Committees almost by definition are a black hole into which time is sucked. Usually, they are planned months in advance, looming on the horizon on a Monday morning, primed to bore you to death. They are dominated by minutes, agendas, protocol and other matters of ultimate tedium. I rather admire those outfits that hold sessions where everyone has to stand up. It gives the event a real sense of urgency, I suspect. In these straitened times, such a stripped-down attitude feels rather appropriate – along with a genuinely flexible attitude to how you spend your day.

Ready and willing to lend?
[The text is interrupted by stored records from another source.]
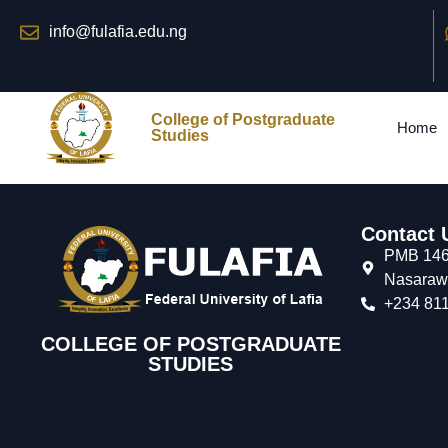
info@fulafia.edu.ng
College of Postgraduate
Home
Studies
Contact 
PMB 146,
Nasarawa
+234 811
COLLEGE OF POSTGRADUATE
STUDIES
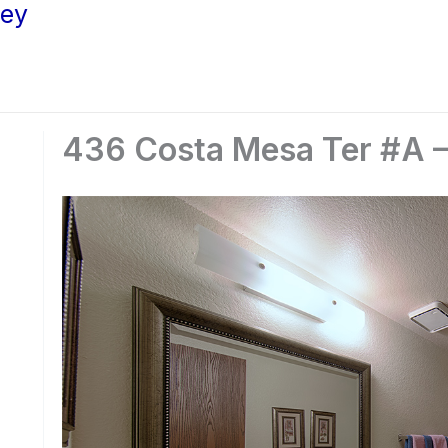
ley
436 Costa Mesa Ter #A –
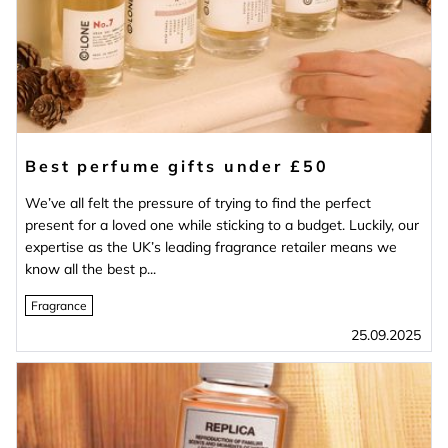
Best perfume gifts under £50
We’ve all felt the pressure of trying to find the perfect
present for a loved one while sticking to a budget. Luckily, our
expertise as the UK’s leading fragrance retailer means we
know all the best p...
Fragrance
25.09.2025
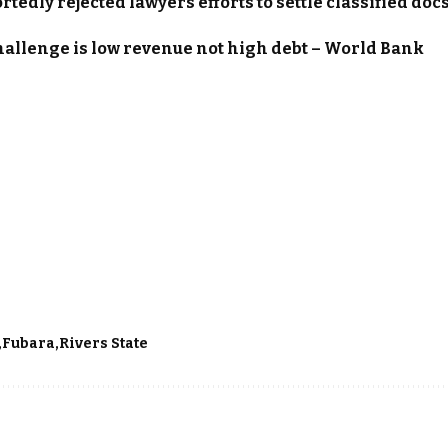
tedly rejected lawyers efforts to settle classified doc
hallenge is low revenue not high debt – World Bank
Fubara
Rivers State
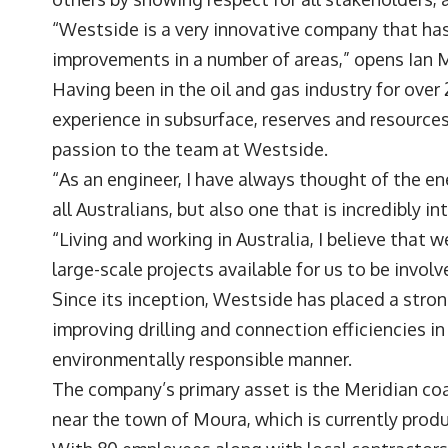
“Westside is a very innovative company that has
improvements in a number of areas,” opens
Ian 
Having been in the oil and gas industry for over
experience in subsurface, reserves and resources
passion to the team at Westside.
“As an engineer, I have always thought of the ene
all Australians, but also one that is incredibly 
“Living and working in Australia, I believe that 
large-scale projects available for us to be involv
Since its inception, Westside has placed a stro
improving drilling and connection efficiencies in
environmentally responsible manner.
The company’s primary asset is the Meridian coa
near the town of Moura, which is currently produ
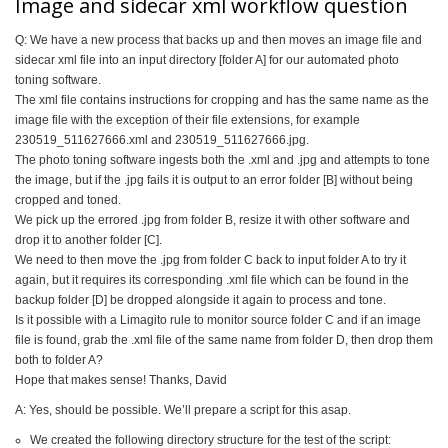
Image and sidecar xml workflow question
Q: We have a new process that backs up and then moves an image file and
sidecar xml file into an input directory [folder A] for our automated photo
toning software.
The xml file contains instructions for cropping and has the same name as the
image file with the exception of their file extensions, for example
230519_511627666.xml and 230519_511627666.jpg.
The photo toning software ingests both the .xml and .jpg and attempts to tone
the image, but if the .jpg fails it is output to an error folder [B] without being
cropped and toned.
We pick up the errored .jpg from folder B, resize it with other software and
drop it to another folder [C].
We need to then move the .jpg from folder C back to input folder A to try it
again, but it requires its corresponding .xml file which can be found in the
backup folder [D] be dropped alongside it again to process and tone.
Is it possible with a Limagito rule to monitor source folder C and if an image
file is found, grab the .xml file of the same name from folder D, then drop them
both to folder A?
Hope that makes sense! Thanks, David
A: Yes, should be possible. We’ll prepare a script for this asap.
We created the following directory structure for the test of the script:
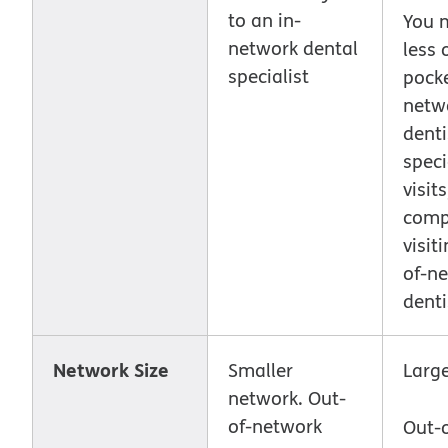
to an in-
You 
network dental
less 
specialist
pocke
netw
denti
speci
visits
comp
visit
of-n
denti
Network Size
Smaller
Larg
network. Out-
of-network
Out-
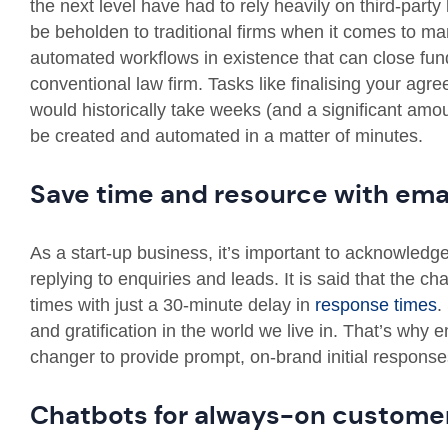
the next level have had to rely heavily on third-part
be beholden to traditional firms when it comes to m
automated workflows in existence that can close fund
conventional law firm. Tasks like finalising your agr
would historically take weeks (and a significant amo
be created and automated in a matter of minutes.
Save time and resource with ema
As a start-up business, it’s important to acknowled
replying to enquiries and leads. It is said that the c
times with just a 30-minute delay in
response times
.
and gratification in the world we live in. That’s wh
changer to provide prompt, on-brand initial responses 
Chatbots for always-on customer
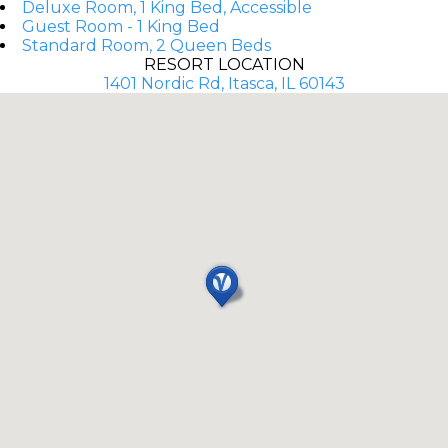
Deluxe Room, 1 King Bed, Accessible
Guest Room - 1 King Bed
Standard Room, 2 Queen Beds
RESORT LOCATION
1401 Nordic Rd, Itasca, IL 60143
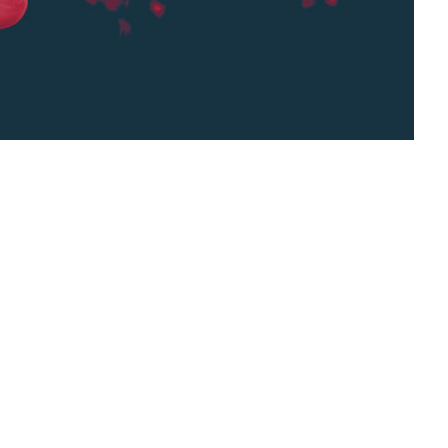
e learning, is a technological discipline that
nd the visual world. It involves algorithms
gorize images, based on patterns and objects
erical or symbolic information, image ...
rithms,
computers,
context,
Image Recognition,
cipline,
machine learning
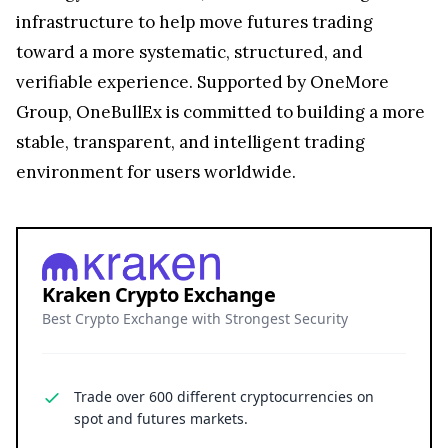
infrastructure to help move futures trading
toward a more systematic, structured, and
verifiable experience. Supported by OneMore
Group, OneBullEx is committed to building a more
stable, transparent, and intelligent trading
environment for users worldwide.
Kraken Crypto Exchange
Best Crypto Exchange with Strongest Security
Trade over 600 different cryptocurrencies on
spot and futures markets.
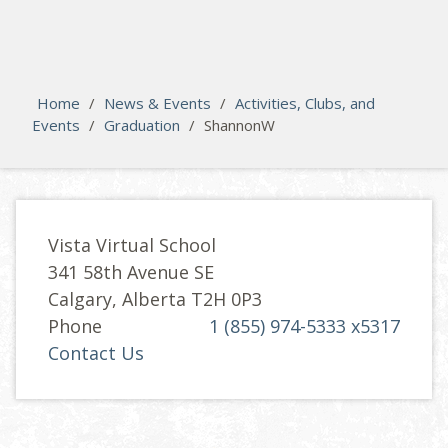
search
Please activate some Widgets.
Home
/
News & Events
/
Activities, Clubs, and
Events
/
Graduation
/
ShannonW
Vista Virtual School
341 58th Avenue SE
Calgary, Alberta T2H 0P3
Phone
1 (855) 974-5333 x5317
Contact Us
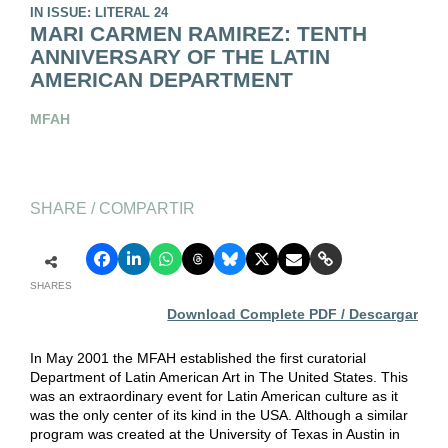
IN ISSUE: LITERAL 24
MARI CARMEN RAMIREZ: TENTH
ANNIVERSARY OF THE LATIN
AMERICAN DEPARTMENT
MFAH
SHARE / COMPARTIR
SHARES
Download Complete PDF / Descargar
In May 2001 the MFAH established the first curatorial
Department of Latin American Art in The United States. This
was an extraordinary event for Latin American culture as it
was the only center of its kind in the USA. Although a similar
program was created at the University of Texas in Austin in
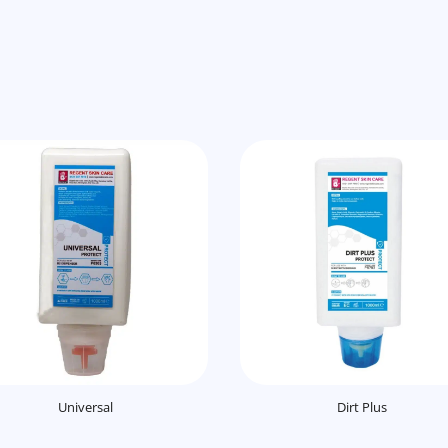
Universal
Dirt Plus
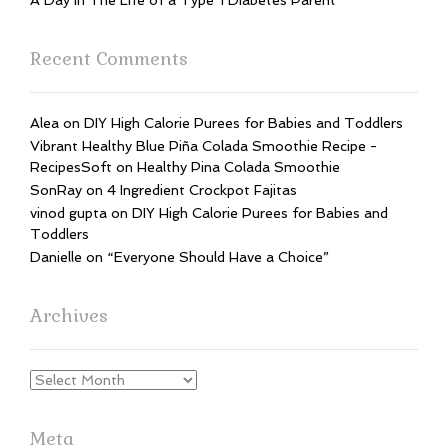
A Day In The Life of a Type 1 Diabetes Parent
Recent Comments
Alea
on
DIY High Calorie Purees for Babies and Toddlers
Vibrant Healthy Blue Piña Colada Smoothie Recipe -
RecipesSoft
on
Healthy Pina Colada Smoothie
SonRay
on
4 Ingredient Crockpot Fajitas
vinod gupta
on
DIY High Calorie Purees for Babies and
Toddlers
Danielle
on
“Everyone Should Have a Choice”
Archives
Archives
Meta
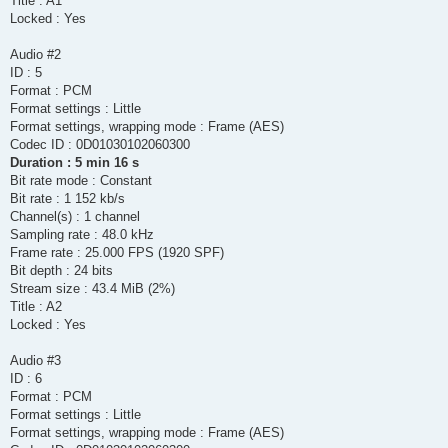
Title : A1
Locked : Yes
Audio #2
ID : 5
Format : PCM
Format settings : Little
Format settings, wrapping mode : Frame (AES)
Codec ID : 0D01030102060300
Duration : 5 min 16 s
Bit rate mode : Constant
Bit rate : 1 152 kb/s
Channel(s) : 1 channel
Sampling rate : 48.0 kHz
Frame rate : 25.000 FPS (1920 SPF)
Bit depth : 24 bits
Stream size : 43.4 MiB (2%)
Title : A2
Locked : Yes
Audio #3
ID : 6
Format : PCM
Format settings : Little
Format settings, wrapping mode : Frame (AES)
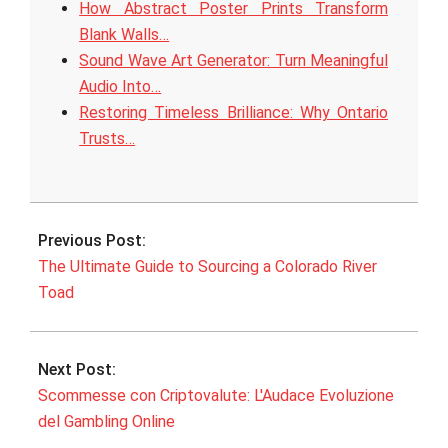
How Abstract Poster Prints Transform
Blank Walls…
Sound Wave Art Generator: Turn Meaningful
Audio Into…
Restoring Timeless Brilliance: Why Ontario
Trusts…
2025-
09-
Previous Post:
19
The Ultimate Guide to Sourcing a Colorado River
Toad
Next Post:
Scommesse con Criptovalute: L'Audace Evoluzione
del Gambling Online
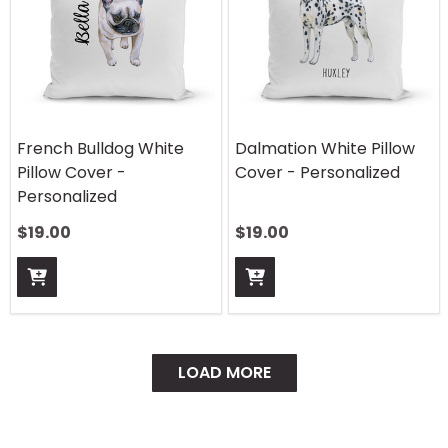
French Bulldog White
Dalmation White Pillow
Pillow Cover -
Cover - Personalized
Personalized
$
19.00
$
19.00
LOAD MORE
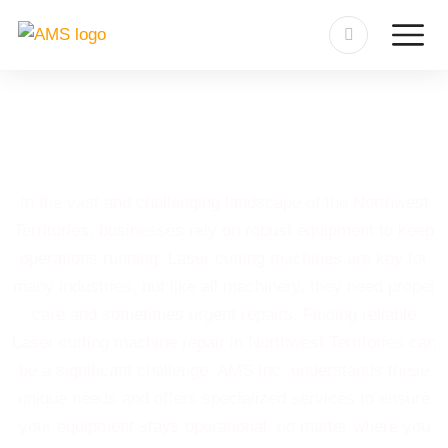
Laser Cutting Machine Repair
in Northwest Territories
In the vast and challenging landscape of the Northwest
Territories, businesses rely on robust equipment to keep
operations running. Laser cutting machines are key for
many industries, but like all machinery, they need proper
care and sometimes urgent repairs. Finding reliable
Laser cutting machine repair in Northwest Territories can
be a significant challenge. AMS Inc. understands these
unique needs and offers specialized services to ensure
your equipment stays operational, no matter where you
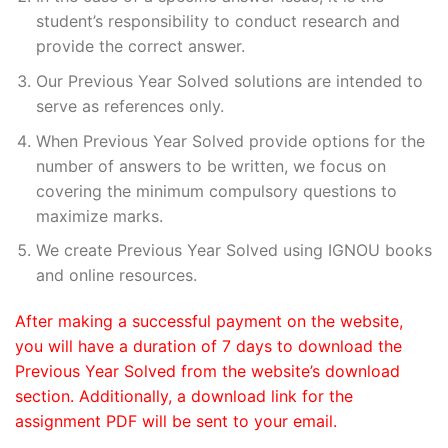
student’s responsibility to conduct research and
provide the correct answer.
Our Previous Year Solved solutions are intended to
serve as references only.
When Previous Year Solved provide options for the
number of answers to be written, we focus on
covering the minimum compulsory questions to
maximize marks.
We create Previous Year Solved using IGNOU books
and online resources.
After making a successful payment on the website,
you will have a duration of 7 days to download the
Previous Year Solved from the website’s download
section. Additionally, a download link for the
assignment PDF will be sent to your email.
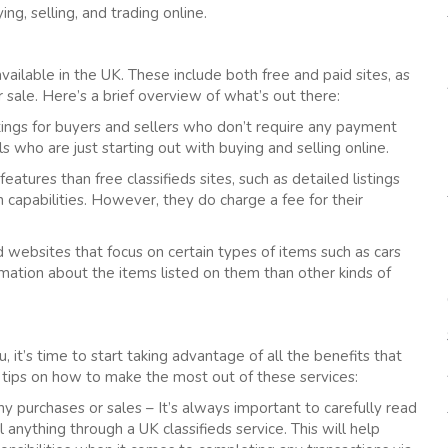
ng, selling, and trading online.
available in the UK. These include both free and paid sites, as
or sale. Here’s a brief overview of what’s out there:
istings for buyers and sellers who don’t require any payment
als who are just starting out with buying and selling online.
features than free classifieds sites, such as detailed listings
capabilities. However, they do charge a fee for their
ed websites that focus on certain types of items such as cars
rmation about the items listed on them than other kinds of
, it’s time to start taking advantage of all the benefits that
 tips on how to make the most out of these services:
y purchases or sales – It’s always important to carefully read
 anything through a UK classifieds service. This will help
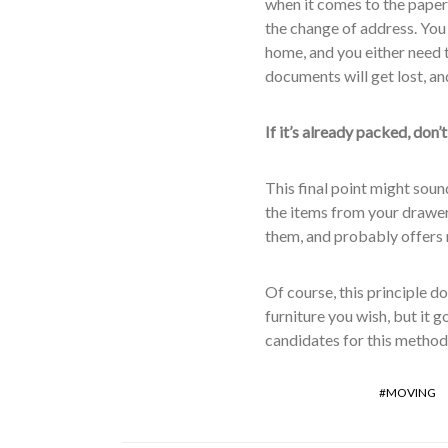
when it comes to the paperw
the change of address. You 
home, and you either need t
documents will get lost, and
If it’s already packed, don’t
This final point might sound 
the items from your drawers
them, and probably offers 
Of course, this principle do
furniture you wish, but it 
candidates for this method
MOVING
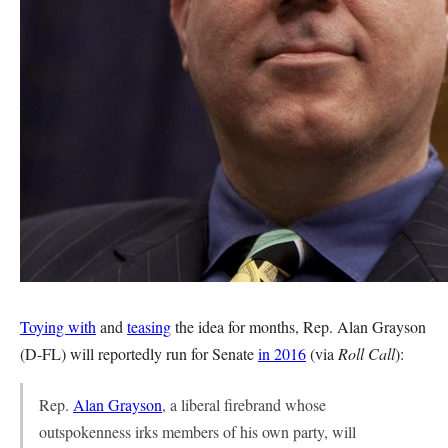
Toying with
and
teasing
the idea for months, Rep. Alan Grayson
(D-FL) will reportedly run for Senate
in 2016
(via
Roll Call
):
Rep.
Alan Grayson
, a liberal firebrand whose
outspokenness irks members of his own party, will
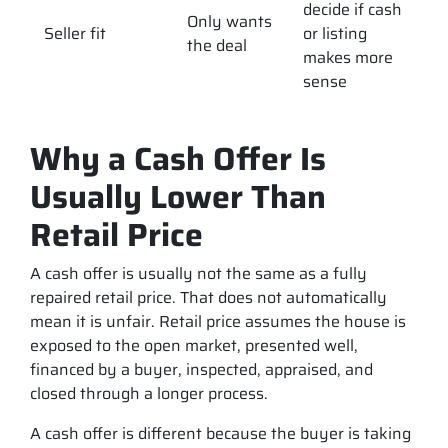
decide if cash
Only wants
Seller fit
or listing
the deal
makes more
sense
Why a Cash Offer Is
Usually Lower Than
Retail Price
A cash offer is usually not the same as a fully
repaired retail price. That does not automatically
mean it is unfair. Retail price assumes the house is
exposed to the open market, presented well,
financed by a buyer, inspected, appraised, and
closed through a longer process.
A cash offer is different because the buyer is taking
Pull the other one.

Jim Pickard’s post yesterday in Westminster Blog anticipated a speech to the CBI Entrepreneurs Conference by John Hutton,

“The business secretary will tell a CBI audience that business people should not lose their nerve despite the well-publicised difficulties facing lenders and borrowers”, [and that although] he will concede that fears over liquidity have spread from the stock market to “workplaces and homes” around the world, . . . banks remain “ready and willing to lend to small and medium businesses”.

I sometimes wonder whether politicians live in the same world as the rest of us, and what it is they are being told. Banks will undoubtedly continue to lend to good businesses (whatever that they may mean) but the support they offer is, at least at the moment, qualified. In the last quarter I know of three high street clearing banks that have pulled loans to prospective borrowers, causing transactions to fail. For a corrective view see Luke Johnson in today’s FT,

“Many of the main clearing banks appear to be downsizing their loan books and shrinking their balance sheets, although they are pretending the opposite. I have heard of dozens of cases in recent months where lenders have used flimsy excuses to refuse facilities to corporate borrowers – for acquisitions, capital expenditure or fresh undertakings. Fees have risen, spreads have widened, covenants have tightened and demands for added security have risen substantially. Inevitably, Robert Frost’s definition is once again proving correct: “A bank is a place where they lend you an umbrella in fair weather and ask for it back when it begins to rain.”